* [Task description]: Reproduce the text of every row below word for word and line for line, leaving out the pictures.

Page-level text extractions:
Content starts

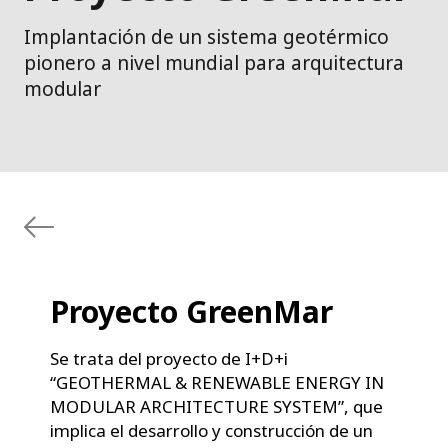
Implantación de un sistema geotérmico
pionero a nivel mundial para arquitectura
modular
Proyecto GreenMar
Se trata del proyecto de I+D+i
“GEOTHERMAL & RENEWABLE ENERGY IN
MODULAR ARCHITECTURE SYSTEM”, que
implica el desarrollo y construcción de un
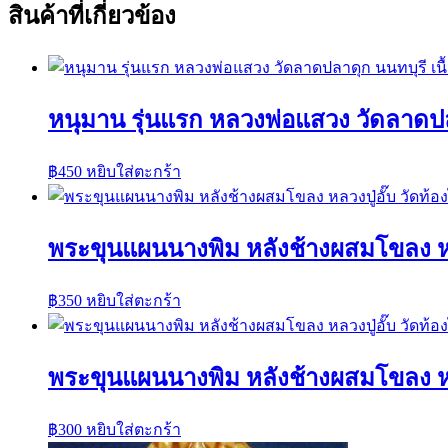
สินค้าที่เกี่ยวข้อง
หนุมาน รุ่นแรก หลวงพ่อแสวง วัดลาดปล
฿
450
หยิบใส่ตะกร้า
พระขุนแผนนางพิม หลังช้างผสมโขลง หลวง
฿
350
หยิบใส่ตะกร้า
พระขุนแผนนางพิม หลังช้างผสมโขลง หลวง
฿
300
หยิบใส่ตะกร้า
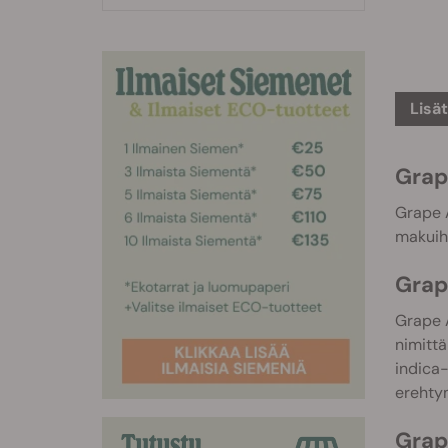
Lisä
Grap
Grape A
makuihi
Grap
Grape A
nimittä
indica-
erehty
Grap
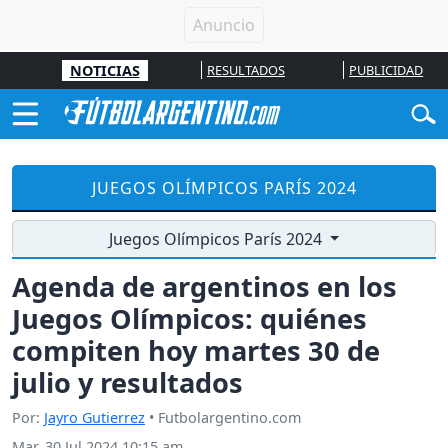
NOTICIAS
RESULTADOS
PUBLICIDAD
JUEGOS OLÍMPICOS PARÍS 2024
Juegos Olímpicos París 2024
Agenda de argentinos en los
Juegos Olímpicos: quiénes
compiten hoy martes 30 de
julio y resultados
Por:
Jayro Gutierrez
• Futbolargentino.com
Mar, 30 Jul 2024 10:15 am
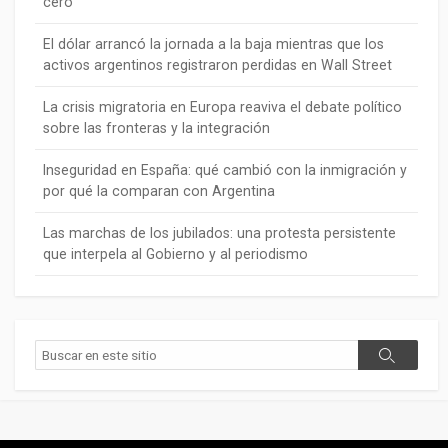
cero
El dólar arrancó la jornada a la baja mientras que los
activos argentinos registraron perdidas en Wall Street
La crisis migratoria en Europa reaviva el debate político
sobre las fronteras y la integración
Inseguridad en España: qué cambió con la inmigración y
por qué la comparan con Argentina
Las marchas de los jubilados: una protesta persistente
que interpela al Gobierno y al periodismo
Buscar
Buscar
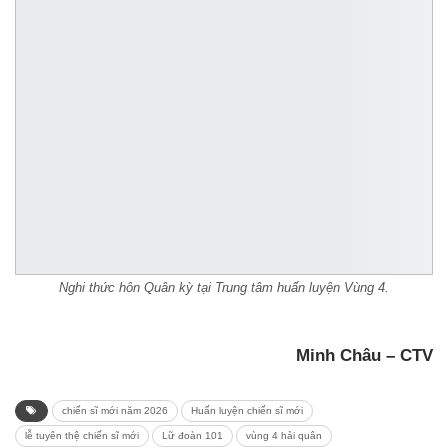
Nghi thức hôn Quân kỳ tại Trung tâm huấn luyện Vùng 4.
Minh Châu – CTV
chiến sĩ mới năm 2026
Huấn luyện chiến sĩ mới
lễ tuyên thệ chiến sĩ mới
Lữ đoàn 101
vùng 4 hải quân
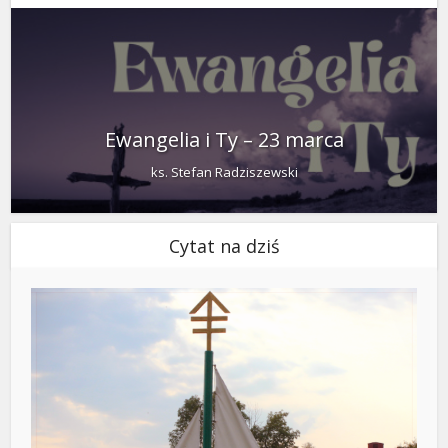
Ewangelia i Ty – 23 marca
ks. Stefan Radziszewski
Cytat na dziś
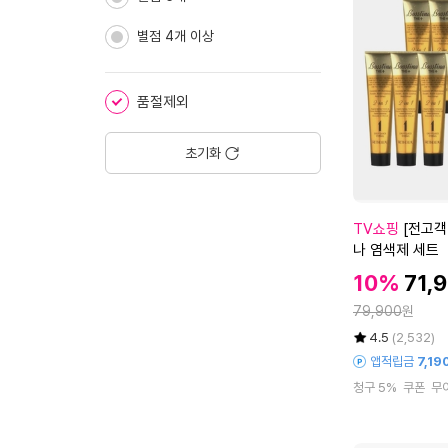
마
에
데
별점 4개 이상
카
크
림
품절제외
타
이
트
초기화
리
프
팅
[전
TV쇼핑
[전고객
5
고
나 염색제 세트
0
객
m
할
할
10%
71,
무
인
l
인
정
선
79,900
원
가
4
가
고
율
평
상
개
4.5
(2,532)
데
점
품
+
앱적립금
7,19
5
평
기]
1
청구 5%
쿠폰
무
점
수
보
5
만
스
m
점
티
l
에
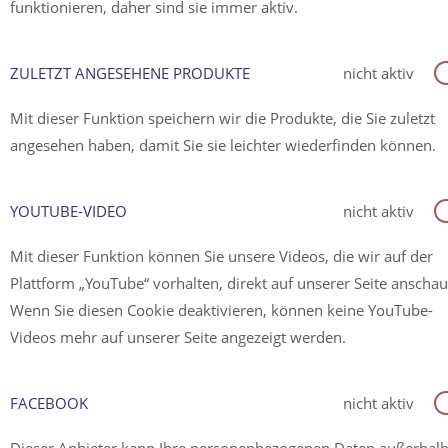
funktionieren, daher sind sie immer aktiv.
ZULETZT ANGESEHENE PRODUKTE
nicht aktiv
Mit dieser Funktion speichern wir die Produkte, die Sie zuletzt
angesehen haben, damit Sie sie leichter wiederfinden können.
YOUTUBE-VIDEO
nicht aktiv
Mit dieser Funktion können Sie unsere Videos, die wir auf der
Plattform „YouTube“ vorhalten, direkt auf unserer Seite anscha
Wenn Sie diesen Cookie deaktivieren, können keine YouTube-
Videos mehr auf unserer Seite angezeigt werden.
FACEBOOK
nicht aktiv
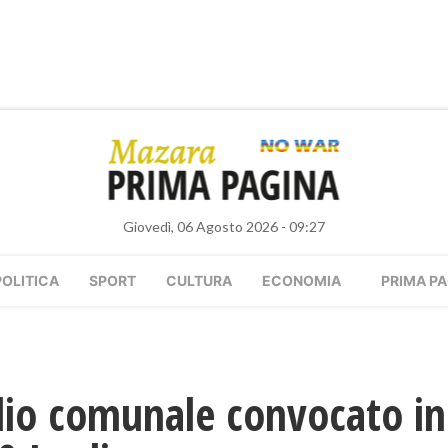
Giovedì, 06 Agosto 2026 - 09:27
POLITICA
SPORT
CULTURA
ECONOMIA
PRIMA PA
lio comunale convocato in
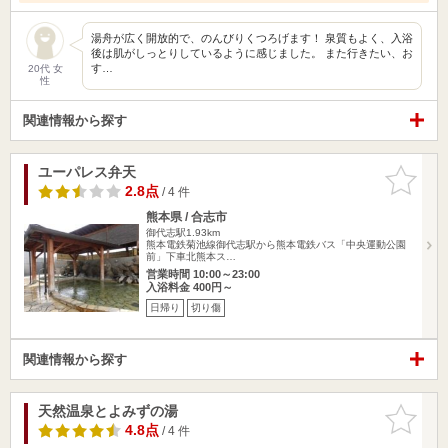
湯舟が広く開放的で、のんびりくつろげます！ 泉質もよく、入浴
後は肌がしっとりしているように感じました。 また行きたい、お
す…
20代 女
性
関連情報から探す
ユーパレス弁天
お気に入
りに追加
2.8点
/ 4 件
熊本県 / 合志市
御代志駅1.93km
熊本電鉄菊池線御代志駅から熊本電鉄バス「中央運動公園
前」下車北熊本ス…
営業時間 10:00～23:00
入浴料金 400円～
日帰り
切り傷
関連情報から探す
天然温泉とよみずの湯
お気に入
りに追加
4.8点
/ 4 件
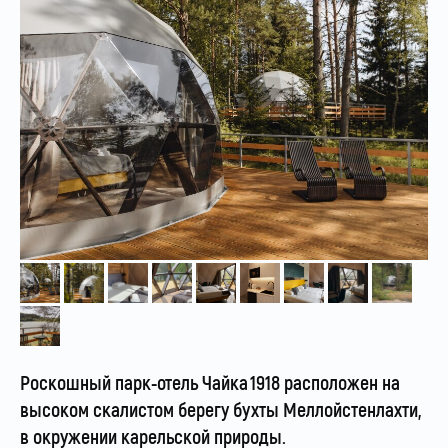
Роскошный парк-отель Чайка 1918 расположен на
высоком скалистом берегу бухты Меллойстенлахти,
в окружении карельской природы.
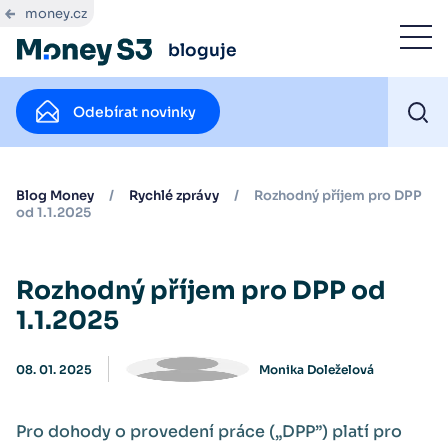
money.cz
bloguje
Odebírat novinky
Blog Money
/
Rychlé zprávy
/
Rozhodný příjem pro DPP
od 1.1.2025
Rozhodný příjem pro DPP od
1.1.2025
08. 01. 2025
Monika Doleželová
Pro dohody o provedení práce („DPP”) platí pro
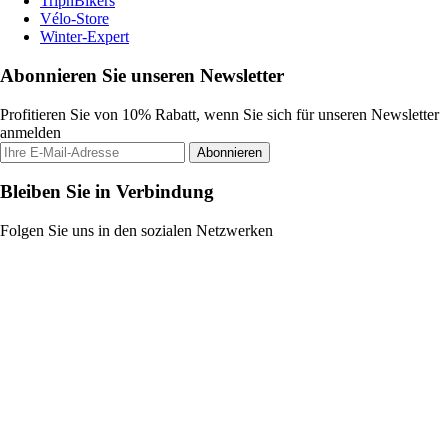
TripnBikers
Vélo-Store
Winter-Expert
Abonnieren Sie unseren Newsletter
Profitieren Sie von 10% Rabatt, wenn Sie sich für unseren Newsletter
anmelden
Abonnieren
Bleiben Sie in Verbindung
Folgen Sie uns in den sozialen Netzwerken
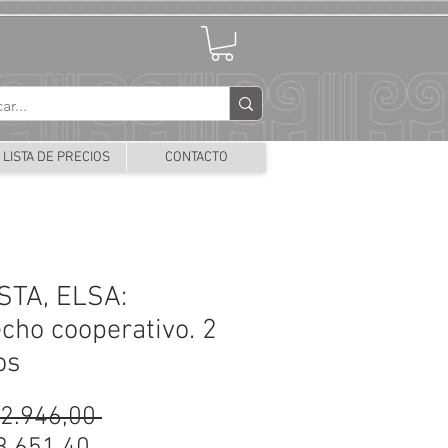
LISTA DE PRECIOS
CONTACTO
STA, ELSA:
cho cooperativo. 2
os
Precio
42.946,00 
Precio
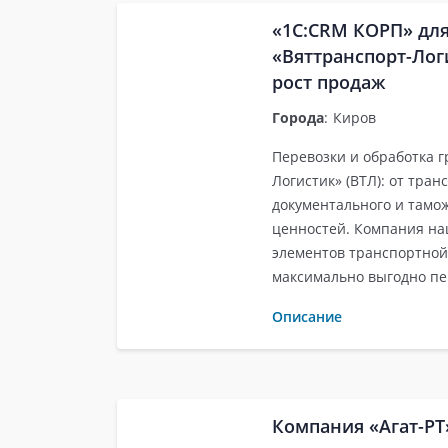
«1С:CRM КОРП» для
«Вяттранспорт-Лог
рост продаж
Города
:
Киров
Перевозки и обработка 
Логистик» (ВТЛ): от тра
документального и тамо
ценностей. Компания на
элементов транспортной
максимально выгодно пе
Описание
Компания «Агат-Р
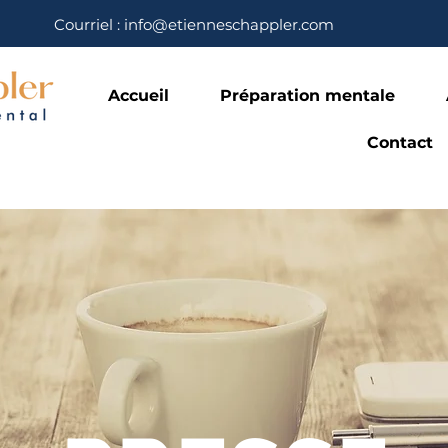
Courriel : info@etienneschappler.com
Accueil
Préparation mentale
Contact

Content ends

* [Solution to this task]:
Implantación de un sistema geotérmico
pionero a nivel mundial para arquitectura
modular
Proyecto GreenMar
Se trata del proyecto de I+D+i
“GEOTHERMAL & RENEWABLE ENERGY IN
MODULAR ARCHITECTURE SYSTEM”, que
implica el desarrollo y construcción de un
สินค้าที่เกี่ยวข้อง
หนุมาน รุ่นแรก หลวงพ่อแสวง วัดลาดปล
฿
450
หยิบใส่ตะกร้า
พระขุนแผนนางพิม หลังช้างผสมโขลง หลวง
฿
350
หยิบใส่ตะกร้า
พระขุนแผนนางพิม หลังช้างผสมโขลง หลวง
฿
300
หยิบใส่ตะกร้า
Lisä
Grap
Grape A
makuihi
Grap
Grape A
nimittä
indica-
erehty
Grap
NOTICIAS
RESULTADOS
PUBLICIDAD
JUEGOS OLÍMPICOS PARÍS 2024
Juegos Olímpicos París 2024
Agenda de argentinos en los
Juegos Olímpicos: quiénes
compiten hoy martes 30 de
julio y resultados
Por:
Jayro Gutierrez
• Futbolargentino.com
Mar, 30 Jul 2024 10:15 am
cero
El dólar arrancó la jornada a la baja mientras que los
activos argentinos registraron perdidas en Wall Street
La crisis migratoria en Europa reaviva el debate político
sobre las fronteras y la integración
Inseguridad en España: qué cambió con la inmigración y
por qué la comparan con Argentina
Las marchas de los jubilados: una protesta persistente
que interpela al Gobierno y al periodismo
Buscar
Buscar
Nghi thức hôn Quân kỳ tại Trung tâm huấn luyện Vùng 4.
Minh Châu – CTV
chiến sĩ mới năm 2026
Huấn luyện chiến sĩ mới
lễ tuyên thệ chiến sĩ mới
Lữ đoàn 101
vùng 4 hải quân
Ewangelia i Ty – 23 marca
ks. Stefan Radziszewski
Cytat na dziś
마
에
데
별점 4개 이상
카
크
림
품절제외
타
이
트
초기화
리
프
팅
[전
TV쇼핑
[전고객
5
고
나 염색제 세트
0
객
m
할
할
10%
71,
무
인
l
인
정
선
79,900
원
가
4
가
고
율
평
상
개
4.5
(2,532)
데
점
품
+
앱적립금
7,19
5
평
기]
1
청구 5%
쿠폰
무
점
수
보
5
만
스
m
점
티
l
에
funktionieren, daher sind sie immer aktiv.
ZULETZT ANGESEHENE PRODUKTE
nicht aktiv
Mit dieser Funktion speichern wir die Produkte, die Sie zuletzt
angesehen haben, damit Sie sie leichter wiederfinden können.
YOUTUBE-VIDEO
nicht aktiv
Mit dieser Funktion können Sie unsere Videos, die wir auf der
Plattform „YouTube“ vorhalten, direkt auf unserer Seite anscha
Wenn Sie diesen Cookie deaktivieren, können keine YouTube-
Videos mehr auf unserer Seite angezeigt werden.
FACEBOOK
nicht aktiv
Giovedì, 06 Agosto 2026 - 09:27
POLITICA
SPORT
CULTURA
ECONOMIA
PRIMA PA
lio comunale convocato in
湯舟が広く開放的で、のんびりくつろげます！ 泉質もよく、入浴
後は肌がしっとりしているように感じました。 また行きたい、お
す…
20代 女
性
関連情報から探す
ユーパレス弁天
お気に入
りに追加
2.8点
/ 4 件
熊本県 / 合志市
御代志駅1.93km
熊本電鉄菊池線御代志駅から熊本電鉄バス「中央運動公園
前」下車北熊本ス…
営業時間 10:00～23:00
入浴料金 400円～
日帰り
切り傷
関連情報から探す
天然温泉とよみずの湯
お気に入
りに追加
4.8点
/ 4 件
Роскошный парк-отель Чайка 1918 расположен на
высоком скалистом берегу бухты Меллойстенлахти,
в окружении карельской природы.
money.cz
bloguje
Odebírat novinky
Blog Money
/
Rychlé zprávy
/
Rozhodný příjem pro DPP
od 1.1.2025
Rozhodný příjem pro DPP od
1.1.2025
08. 01. 2025
Monika Doleželová
Pro dohody o provedení práce („DPP”) platí pro
TripnBikers
Vélo-Store
Winter-Expert
Abonnieren Sie unseren Newsletter
Profitieren Sie von 10% Rabatt, wenn Sie sich für unseren Newsletter
anmelden
Abonnieren
Bleiben Sie in Verbindung
Folgen Sie uns in den sozialen Netzwerken
LISTA DE PRECIOS
CONTACTO
STA, ELSA:
cho cooperativo. 2
os
Precio
42.946,00 
Precio
«1С:CRM КОРП» для
«Вяттранспорт-Лог
рост продаж
Города
:
Киров
Перевозки и обработка 
Логистик» (ВТЛ): от тра
документального и тамо
ценностей. Компания на
элементов транспортной
максимально выгодно пе
Описание
Компания «Агат-Р
Courriel : info@etienneschappler.com
Accueil
Préparation mentale
Contact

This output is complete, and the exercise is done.